The application and infrastructure that played a key role in the fight against the West African Ebola epidemic
The World Health Organisation described the Ebola outbreak that began in December 2013 in Guinea and subsequently spread to Sierra Leone and Liberia as “the most severe acute public health emergency seen in modern times”.
Of these three countries, Sierra Leone was the one with the highest number of reported cases. When the outbreak began, eHA partnered with the Ministries of Health (MOH) in all three countries to help them rapidly scale up the existing universal, toll-free numbers as Ebola-focused call centers. Callers could report sick patients, possible Ebola cases, and deaths; they could also get access to health information. But technically, the hotline was severely limited: it consisted of one phone per mobile provider, which meant that the number would be engaged if you tried to call while someone else on your provider was already connected. In addition, all the data collection was paper-based.
In September 2014, eHealth Africa teamed up with Sierra Leone telcom Afcom to improve the hotline, and one month later a full, software-based call center went live with 52 operators, using the first iteration of our call center application.
The primary method of Ebola outbreak control is to locate and isolate any infected individuals, then track down everyone who has come into contact with them, and keep them under observation for 21 days. A system that allows the timely and accurate reporting of possible cases is therefore vital.
In the three countries where it has been deployed (Sierra Leone and then later Guinea and Liberia), our call center application and the infrastructure around it played a crucial part in this process.
Infrastructure and application
Our team in Berlin developed the desktop web application (see below for technical details), while eHA worked onsite with local telcos and HR companies to put together the physical centers and staff. Installing servers and getting the required network connectivity was no small feat in itself (although the latter proved easier in Guinea, where the center happened to be across the street from a bank, and could piggy-back its fibre connection).
The call centers were set up to respond to four types of call:
- relatives (or the patient themselves) reporting possible infection
- relatives reporting a death
- ambulances needing information about an infection or death
- callers asking for health advice
On receiving a call from a relative or patient, the operators used our application to quickly and efficiently record all the requisite information, such as symptoms, contact details, etc. A major step up for the Ebola response was that the Surveillance and Burial sections of the regional District Ebola Response Centers automatically received a filtered stream of alerts, and could use the app to send information to local teams via SMS.
The app also assisted the operators as they provided health information, or as they guided ambulances that were trying to locate victims.

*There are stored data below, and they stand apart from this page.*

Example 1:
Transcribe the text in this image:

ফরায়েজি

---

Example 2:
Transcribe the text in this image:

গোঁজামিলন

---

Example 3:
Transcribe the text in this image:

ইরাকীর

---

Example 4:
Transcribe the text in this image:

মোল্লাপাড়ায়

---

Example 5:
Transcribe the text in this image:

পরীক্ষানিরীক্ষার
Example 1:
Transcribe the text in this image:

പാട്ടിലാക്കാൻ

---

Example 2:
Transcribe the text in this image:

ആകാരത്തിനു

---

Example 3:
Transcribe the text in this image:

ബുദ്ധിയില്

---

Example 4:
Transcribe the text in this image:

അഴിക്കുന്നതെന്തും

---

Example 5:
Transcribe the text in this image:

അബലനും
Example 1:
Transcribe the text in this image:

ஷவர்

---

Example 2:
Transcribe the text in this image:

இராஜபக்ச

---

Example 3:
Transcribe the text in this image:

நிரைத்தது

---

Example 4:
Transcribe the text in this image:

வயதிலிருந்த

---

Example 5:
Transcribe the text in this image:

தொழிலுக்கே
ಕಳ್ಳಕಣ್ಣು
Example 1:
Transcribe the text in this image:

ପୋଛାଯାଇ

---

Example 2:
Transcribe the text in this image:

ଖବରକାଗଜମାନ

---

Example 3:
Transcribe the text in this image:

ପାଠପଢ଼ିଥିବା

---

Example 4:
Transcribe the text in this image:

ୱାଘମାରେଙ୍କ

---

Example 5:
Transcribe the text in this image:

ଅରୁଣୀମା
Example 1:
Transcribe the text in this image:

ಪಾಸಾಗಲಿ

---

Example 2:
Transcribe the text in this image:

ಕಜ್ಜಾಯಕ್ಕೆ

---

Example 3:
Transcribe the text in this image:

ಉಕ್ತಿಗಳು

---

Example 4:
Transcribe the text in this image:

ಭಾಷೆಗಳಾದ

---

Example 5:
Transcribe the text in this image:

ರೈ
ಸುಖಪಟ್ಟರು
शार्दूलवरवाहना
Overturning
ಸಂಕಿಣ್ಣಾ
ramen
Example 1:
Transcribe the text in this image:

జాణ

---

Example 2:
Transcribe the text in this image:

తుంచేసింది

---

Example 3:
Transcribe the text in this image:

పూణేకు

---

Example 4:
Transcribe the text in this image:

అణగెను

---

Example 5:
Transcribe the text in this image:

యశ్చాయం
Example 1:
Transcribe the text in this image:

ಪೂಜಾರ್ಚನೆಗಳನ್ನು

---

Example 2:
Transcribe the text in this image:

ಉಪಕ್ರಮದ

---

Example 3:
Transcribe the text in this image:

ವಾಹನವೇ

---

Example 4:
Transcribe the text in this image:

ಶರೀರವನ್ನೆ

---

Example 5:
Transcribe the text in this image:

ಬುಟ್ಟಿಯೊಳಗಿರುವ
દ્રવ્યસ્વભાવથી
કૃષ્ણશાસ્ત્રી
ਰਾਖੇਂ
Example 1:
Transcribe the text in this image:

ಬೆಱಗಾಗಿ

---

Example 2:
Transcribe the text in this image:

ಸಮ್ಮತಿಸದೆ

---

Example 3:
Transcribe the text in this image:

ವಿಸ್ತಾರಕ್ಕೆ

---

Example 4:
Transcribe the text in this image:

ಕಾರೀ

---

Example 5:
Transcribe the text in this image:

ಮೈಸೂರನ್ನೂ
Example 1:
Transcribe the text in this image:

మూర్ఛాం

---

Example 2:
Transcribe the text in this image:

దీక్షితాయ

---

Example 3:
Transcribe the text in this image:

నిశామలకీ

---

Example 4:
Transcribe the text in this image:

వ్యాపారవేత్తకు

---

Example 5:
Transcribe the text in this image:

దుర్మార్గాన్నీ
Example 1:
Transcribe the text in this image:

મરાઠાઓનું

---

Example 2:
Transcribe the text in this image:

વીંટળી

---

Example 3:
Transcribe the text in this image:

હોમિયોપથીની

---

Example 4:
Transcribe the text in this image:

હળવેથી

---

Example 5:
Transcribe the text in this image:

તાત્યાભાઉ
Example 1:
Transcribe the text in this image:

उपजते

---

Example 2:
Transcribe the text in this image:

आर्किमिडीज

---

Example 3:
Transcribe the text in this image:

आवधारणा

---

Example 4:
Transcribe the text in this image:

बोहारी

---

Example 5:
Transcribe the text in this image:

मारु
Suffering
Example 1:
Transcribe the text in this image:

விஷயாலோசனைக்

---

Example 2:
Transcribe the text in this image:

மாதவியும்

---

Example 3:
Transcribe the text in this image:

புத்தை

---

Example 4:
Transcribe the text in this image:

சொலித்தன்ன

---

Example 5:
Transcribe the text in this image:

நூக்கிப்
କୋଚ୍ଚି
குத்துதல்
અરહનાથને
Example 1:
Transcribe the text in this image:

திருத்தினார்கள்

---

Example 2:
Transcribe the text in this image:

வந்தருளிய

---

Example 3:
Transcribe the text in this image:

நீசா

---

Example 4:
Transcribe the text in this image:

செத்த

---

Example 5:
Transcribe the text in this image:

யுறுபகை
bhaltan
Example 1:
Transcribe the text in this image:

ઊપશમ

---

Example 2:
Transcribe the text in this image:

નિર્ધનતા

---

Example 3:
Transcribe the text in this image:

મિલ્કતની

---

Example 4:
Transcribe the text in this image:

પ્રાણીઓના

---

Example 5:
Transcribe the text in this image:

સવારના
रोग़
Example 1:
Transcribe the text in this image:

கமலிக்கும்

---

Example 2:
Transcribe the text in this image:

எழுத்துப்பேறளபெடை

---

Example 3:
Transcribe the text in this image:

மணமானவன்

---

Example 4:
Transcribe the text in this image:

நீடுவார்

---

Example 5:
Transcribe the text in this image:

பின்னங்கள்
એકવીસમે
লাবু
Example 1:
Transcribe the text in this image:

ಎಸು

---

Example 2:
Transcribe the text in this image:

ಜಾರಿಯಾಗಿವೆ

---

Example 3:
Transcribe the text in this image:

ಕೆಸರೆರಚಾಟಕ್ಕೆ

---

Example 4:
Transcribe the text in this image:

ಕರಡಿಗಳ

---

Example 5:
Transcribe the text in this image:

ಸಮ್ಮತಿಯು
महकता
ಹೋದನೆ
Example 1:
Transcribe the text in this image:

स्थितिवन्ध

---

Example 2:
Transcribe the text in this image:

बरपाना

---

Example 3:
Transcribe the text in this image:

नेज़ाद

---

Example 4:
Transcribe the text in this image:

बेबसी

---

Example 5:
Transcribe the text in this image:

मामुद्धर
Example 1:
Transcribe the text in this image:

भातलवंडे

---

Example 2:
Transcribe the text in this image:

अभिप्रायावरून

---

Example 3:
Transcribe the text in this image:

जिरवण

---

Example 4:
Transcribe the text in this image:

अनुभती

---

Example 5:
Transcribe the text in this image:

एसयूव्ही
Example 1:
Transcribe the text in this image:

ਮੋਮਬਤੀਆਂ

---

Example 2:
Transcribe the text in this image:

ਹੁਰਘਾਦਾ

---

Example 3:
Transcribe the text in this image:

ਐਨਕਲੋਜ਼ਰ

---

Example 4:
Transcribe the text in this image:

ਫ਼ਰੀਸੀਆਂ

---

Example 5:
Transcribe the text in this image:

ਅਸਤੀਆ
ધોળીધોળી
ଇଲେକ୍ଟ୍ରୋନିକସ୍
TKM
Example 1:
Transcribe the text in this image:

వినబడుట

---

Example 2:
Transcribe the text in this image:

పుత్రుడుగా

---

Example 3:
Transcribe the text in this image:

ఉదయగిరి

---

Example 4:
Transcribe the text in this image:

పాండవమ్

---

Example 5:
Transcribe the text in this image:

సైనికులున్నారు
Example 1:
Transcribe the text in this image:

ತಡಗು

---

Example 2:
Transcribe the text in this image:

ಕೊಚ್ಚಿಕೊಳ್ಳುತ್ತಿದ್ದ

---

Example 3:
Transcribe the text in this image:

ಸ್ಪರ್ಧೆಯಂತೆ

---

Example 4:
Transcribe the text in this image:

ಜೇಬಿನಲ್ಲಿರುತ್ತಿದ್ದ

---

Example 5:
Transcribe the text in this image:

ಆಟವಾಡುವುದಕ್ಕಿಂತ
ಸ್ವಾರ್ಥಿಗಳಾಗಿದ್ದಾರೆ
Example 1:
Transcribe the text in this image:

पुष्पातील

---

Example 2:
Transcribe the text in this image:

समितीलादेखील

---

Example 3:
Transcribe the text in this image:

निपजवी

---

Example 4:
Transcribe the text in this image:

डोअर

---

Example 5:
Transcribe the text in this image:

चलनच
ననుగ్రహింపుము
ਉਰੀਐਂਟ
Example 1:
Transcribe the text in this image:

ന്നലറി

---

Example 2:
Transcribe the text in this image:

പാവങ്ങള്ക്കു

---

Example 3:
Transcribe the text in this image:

Supervisors used the app to generate reports, implement control mechanisms for quality assessments, and improve their staff planning; data analysts gathered information about areas most affected by disease outbreaks so that they could coordinate with government officials and take appropriate action.
At the height of the outbreak, the three call centers were handling a combined total of around 15,000 calls per day. Since then, this number has decreased considerably, but the centers are still operational, and have evolved into more general helplines for people people reporting illness and death, or seeking health advice.
Building 117 from a bunch of kids with mobiles to a room with so many staff in a country that never had that before is a phenomenal feat. It is extremely useful - we use 117 to engage with the response, watch where the alerts are, and analyze it to know how to strategize on the response. I couldn’t overstate the importance of eHA in 117 and the response. Ob Sisay, Director of the situational room, Sierra Leone EOC
The call center application runs on AngularJS, backed by CouchDB. Initially we were using PouchDB so that each operator’s computer could keep a local store of calls received, but after running into situations where synchronisation between the PouchDB instances and the central CouchDB database proved unreliable, we switched the architecture: the application now connects directly to the main CouchDB instance, which runs on a server in each center. These instances all replicate to AWS for back-up purposes. (It should be pointed out that PouchDB has proved extremely reliable in other contexts, and we make extensive use of it in our mobile apps)
To enable fulltext searches on the call records, and to allow for sorting of records via multiple criteria, we use Elasticsearch. It connects to CouchDB via a “river”, and copies across all the data. This also allows us to make use of Kibana, an open source data visualisation plugin for Elasticsearch that provides advanced data analysis.
At the height of the outbreak, requirements were changing almost daily as various outbreak control strategies were tried out. To enable the rapid deployment of updates to each call center, we set up an automated system using Travis. When changes are committed to the main branch of the relevant GitHub repository, Travis runs all associated tests, and upon their successful completion triggers the creation of a new Docker image. These images are sent to our Docker repository, which then automatically logs in to each call center server, pulls the new image, boots it, and finally shuts down the previous image.
On November 11th 2015, the World Health Organisation declared Sierra Leone Ebola-free. The hotline, call centers and infrastructure are still in use, and are being repurposed as a more generalised health service. We continue to iterate on the application; for example the latest feature allows operators to schedule and then be reminded of an appointment to call someone back at a later date.